Ante la persistencia de dolor abdominal, registro cardiotocográfico no tranquilizador y taquisistolia uterina sin trabajo de parto en paciente con cesárea anterior hace 13 meses, se decide realización de cesárea urgente por riesgo de pérdida de bienestar fetal.

En el curso de la cesárea se evidencia edema llamativo en tejido celular subcutáneo, marcada fibrosis secundaria a la cirugía previa, abundante líquido peritoneal y rotura uterina completa de 5 centímetros a nivel de la histerorrafia transversa previa, localizada a nivel corporal (figura 2). Se realiza nueva histerorrafia segmentaria transversa con extracción fetal sin complicaciones: feto varón, 3400 gramos, test de Apgar 5/9/10 y pH de cordón arterial 6,97 con acidosis mixta.

La rotura uterina no comprometió grandes vasos maternos ni fetales ya que la placenta era de localización en cara posterior uterina. La reparación se hizo en sutura monocapa tanto en la histerorrafia como en la rotura uterina. El sangrado estimado fue de 900 ml.

El postoperatorio inmediato cursó sin complicaciones, con resolución de la acidosis neonatal una hora tras el nacimiento y una hemoglobina postparto materna de 10,9 g/dl.

DISCUSIÓN

La mayoría de las roturas uterinas tienen lugar en pacientes en trabajo de parto con antecedente de cicatriz uterina previa, frecuentemente producida por una cesárea anterior3.

Otros factores de riesgo mayores son: antecedente de rotura uterina4, antecedente de histerotomía fúndica o corporal vertical e inducción del parto con misoprostol (en pacientes con antecedente de cesárea)5.

Son factores de riesgo menores: la edad materna avanzada, edad gestacional mayor de 40 semanas, peso al nacimiento mayor de 4.000 gramos, intervalo intergenésico menor de 18 meses tras cesárea anterior, más de una cicatriz uterina previa y el antecedente de realización de cesárea previa durante el segundo trimestre de la gestación (hasta semana 28)6.

Nuestra paciente presentaba 2 factores de riesgo menores y uno mayor: una cesárea anterior hace 13 meses realizada en el segundo trimestre del embarazo (semana 24). El momento de realización de esa cesárea previa es el motivo por el que la rotura hallada se encontraba en cuerpo uterino y no en segmento, ya que el segmento uterino se desarrolla en el tercer trimestre.

Lannon et al realizó un estudio en 2015 que apoya la importancia de la edad gestacional a la que se realiza la cesárea previa7. Lo más llamativo de nuestro caso fue la ausencia de trabajo de parto en el momento de la rotura, documentado también en otros trabajo8.

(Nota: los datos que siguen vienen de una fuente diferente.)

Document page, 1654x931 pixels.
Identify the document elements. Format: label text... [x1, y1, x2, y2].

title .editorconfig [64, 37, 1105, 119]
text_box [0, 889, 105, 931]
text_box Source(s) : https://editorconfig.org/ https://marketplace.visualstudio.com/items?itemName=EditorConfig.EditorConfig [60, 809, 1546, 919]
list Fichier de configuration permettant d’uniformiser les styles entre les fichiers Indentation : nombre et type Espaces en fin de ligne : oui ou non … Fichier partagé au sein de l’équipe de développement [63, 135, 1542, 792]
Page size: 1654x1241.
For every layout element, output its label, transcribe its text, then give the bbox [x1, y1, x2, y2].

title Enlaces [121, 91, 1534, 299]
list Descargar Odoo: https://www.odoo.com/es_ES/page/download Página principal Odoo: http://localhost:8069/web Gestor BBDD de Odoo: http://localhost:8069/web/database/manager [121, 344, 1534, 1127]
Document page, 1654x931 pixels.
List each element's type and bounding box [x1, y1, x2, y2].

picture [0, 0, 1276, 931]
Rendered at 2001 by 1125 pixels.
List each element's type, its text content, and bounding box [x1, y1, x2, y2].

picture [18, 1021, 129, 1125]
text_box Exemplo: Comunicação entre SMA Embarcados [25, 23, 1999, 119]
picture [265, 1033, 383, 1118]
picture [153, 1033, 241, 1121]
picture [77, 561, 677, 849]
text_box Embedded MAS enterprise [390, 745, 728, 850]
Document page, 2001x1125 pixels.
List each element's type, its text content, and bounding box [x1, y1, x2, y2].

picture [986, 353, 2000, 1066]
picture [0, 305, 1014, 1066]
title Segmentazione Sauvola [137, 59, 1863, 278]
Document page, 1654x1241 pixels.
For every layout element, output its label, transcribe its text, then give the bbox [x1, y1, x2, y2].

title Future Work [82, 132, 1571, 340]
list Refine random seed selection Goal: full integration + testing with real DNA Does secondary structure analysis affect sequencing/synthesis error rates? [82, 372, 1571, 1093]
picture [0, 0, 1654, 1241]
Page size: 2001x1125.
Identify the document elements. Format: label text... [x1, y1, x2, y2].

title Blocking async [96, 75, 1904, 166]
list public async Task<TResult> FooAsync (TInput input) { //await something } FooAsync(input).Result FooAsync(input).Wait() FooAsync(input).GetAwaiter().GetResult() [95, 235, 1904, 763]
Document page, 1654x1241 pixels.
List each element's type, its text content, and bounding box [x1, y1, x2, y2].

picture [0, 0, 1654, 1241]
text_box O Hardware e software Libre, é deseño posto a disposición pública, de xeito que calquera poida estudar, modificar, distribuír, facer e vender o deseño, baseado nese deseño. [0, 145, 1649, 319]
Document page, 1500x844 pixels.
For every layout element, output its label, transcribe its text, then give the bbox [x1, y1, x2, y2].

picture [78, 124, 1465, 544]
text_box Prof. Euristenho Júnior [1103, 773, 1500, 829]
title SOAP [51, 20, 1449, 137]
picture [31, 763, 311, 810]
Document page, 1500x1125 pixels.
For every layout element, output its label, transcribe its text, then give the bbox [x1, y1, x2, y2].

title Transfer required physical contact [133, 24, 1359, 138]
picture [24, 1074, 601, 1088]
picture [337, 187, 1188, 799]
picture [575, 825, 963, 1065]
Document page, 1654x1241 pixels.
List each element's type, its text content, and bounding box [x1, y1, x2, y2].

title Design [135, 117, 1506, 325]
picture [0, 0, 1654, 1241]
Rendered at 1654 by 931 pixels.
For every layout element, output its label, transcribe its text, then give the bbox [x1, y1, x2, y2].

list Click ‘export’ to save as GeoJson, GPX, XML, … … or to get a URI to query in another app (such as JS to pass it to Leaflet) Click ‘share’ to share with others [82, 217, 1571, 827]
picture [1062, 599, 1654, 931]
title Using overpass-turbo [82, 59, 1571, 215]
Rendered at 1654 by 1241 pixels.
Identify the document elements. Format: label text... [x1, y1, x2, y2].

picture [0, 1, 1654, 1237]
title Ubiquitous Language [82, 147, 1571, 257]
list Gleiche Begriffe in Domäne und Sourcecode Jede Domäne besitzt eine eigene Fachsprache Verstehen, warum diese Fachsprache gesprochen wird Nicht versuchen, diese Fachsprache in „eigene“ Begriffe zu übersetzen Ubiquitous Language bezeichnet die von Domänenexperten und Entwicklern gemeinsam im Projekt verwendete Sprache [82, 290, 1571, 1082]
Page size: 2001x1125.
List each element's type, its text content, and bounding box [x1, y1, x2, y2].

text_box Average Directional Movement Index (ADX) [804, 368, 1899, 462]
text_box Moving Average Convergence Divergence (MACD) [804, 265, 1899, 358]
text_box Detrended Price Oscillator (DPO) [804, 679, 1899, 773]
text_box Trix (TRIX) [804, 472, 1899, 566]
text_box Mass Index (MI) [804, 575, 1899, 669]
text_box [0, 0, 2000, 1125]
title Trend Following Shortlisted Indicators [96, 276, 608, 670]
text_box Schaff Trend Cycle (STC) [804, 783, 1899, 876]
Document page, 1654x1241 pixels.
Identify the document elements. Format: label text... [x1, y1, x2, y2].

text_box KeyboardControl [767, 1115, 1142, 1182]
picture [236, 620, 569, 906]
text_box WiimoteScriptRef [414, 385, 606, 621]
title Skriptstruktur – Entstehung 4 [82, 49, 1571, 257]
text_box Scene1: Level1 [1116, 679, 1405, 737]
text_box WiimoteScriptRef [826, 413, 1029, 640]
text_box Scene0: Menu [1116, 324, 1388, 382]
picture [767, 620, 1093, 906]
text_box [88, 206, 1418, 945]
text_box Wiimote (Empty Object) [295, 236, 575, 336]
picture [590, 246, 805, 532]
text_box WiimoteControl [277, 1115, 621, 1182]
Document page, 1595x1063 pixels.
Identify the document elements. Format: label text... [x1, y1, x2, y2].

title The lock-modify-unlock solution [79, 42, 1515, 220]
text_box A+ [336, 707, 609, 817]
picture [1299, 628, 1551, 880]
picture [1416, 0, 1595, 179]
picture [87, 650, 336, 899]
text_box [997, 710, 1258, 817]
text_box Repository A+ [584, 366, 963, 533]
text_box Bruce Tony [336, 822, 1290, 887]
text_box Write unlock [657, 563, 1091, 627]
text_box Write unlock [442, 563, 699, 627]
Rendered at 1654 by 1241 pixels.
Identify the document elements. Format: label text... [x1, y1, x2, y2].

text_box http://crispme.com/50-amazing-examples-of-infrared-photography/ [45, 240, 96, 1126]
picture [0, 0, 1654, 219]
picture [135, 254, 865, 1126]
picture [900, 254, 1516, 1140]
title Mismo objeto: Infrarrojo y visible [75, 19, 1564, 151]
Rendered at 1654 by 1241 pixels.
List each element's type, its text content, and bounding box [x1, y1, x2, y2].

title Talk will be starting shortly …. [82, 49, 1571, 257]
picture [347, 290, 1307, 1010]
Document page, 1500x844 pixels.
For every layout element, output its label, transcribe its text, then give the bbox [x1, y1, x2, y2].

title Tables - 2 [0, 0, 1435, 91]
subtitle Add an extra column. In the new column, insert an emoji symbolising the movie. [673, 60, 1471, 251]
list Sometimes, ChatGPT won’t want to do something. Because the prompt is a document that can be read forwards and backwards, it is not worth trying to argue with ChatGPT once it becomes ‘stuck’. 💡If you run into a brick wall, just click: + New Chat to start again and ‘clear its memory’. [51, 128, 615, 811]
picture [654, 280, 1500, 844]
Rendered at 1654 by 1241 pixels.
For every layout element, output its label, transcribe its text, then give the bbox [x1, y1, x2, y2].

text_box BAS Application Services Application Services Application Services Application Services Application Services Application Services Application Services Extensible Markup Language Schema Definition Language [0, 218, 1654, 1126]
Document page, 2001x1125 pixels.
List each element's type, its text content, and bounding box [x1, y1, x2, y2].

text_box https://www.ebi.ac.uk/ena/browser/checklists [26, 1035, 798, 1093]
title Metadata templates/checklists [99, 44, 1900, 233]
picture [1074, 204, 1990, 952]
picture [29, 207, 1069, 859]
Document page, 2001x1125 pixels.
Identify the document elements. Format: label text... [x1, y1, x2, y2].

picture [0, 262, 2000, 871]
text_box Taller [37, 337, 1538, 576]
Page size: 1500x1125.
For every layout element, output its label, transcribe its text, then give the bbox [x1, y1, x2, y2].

Las manifestaciones clínicas de la rotura uterina son: la aparición de dolor abdominal de inicio brusco, monitor cardiotocográfico fetal no tranquilizador, cambios en el patrón de las contracciones, modificación de la curvatura abdominal con signo del “hachazo”, sangrado vaginal, hematuria e inestabilidad hemodinámica por shock hipovolémico9,10.

El dolor abdominal de inicio agudo puede encontrarse enmascarado en caso de producirse la rotura intraparto con la paciente bajo analgesia neuroaxial9. No existe un patrón patognomónico de rotura uterina en el registro fetal ni en el de dinámica uterina. El hallazgo más frecuente es la presencia de una bradicardia que puede ser de aparición brusca o precedida de deceleraciones y un cambio brusco en el patrón de contracciones10.

Nuestra paciente presentó los 3 primeros síntomas mencionados: el dolor abdominal, el registro cardiotocográfico no tranquilizador y el patrón de dinámica uterina anómalo sin trabajo de parto.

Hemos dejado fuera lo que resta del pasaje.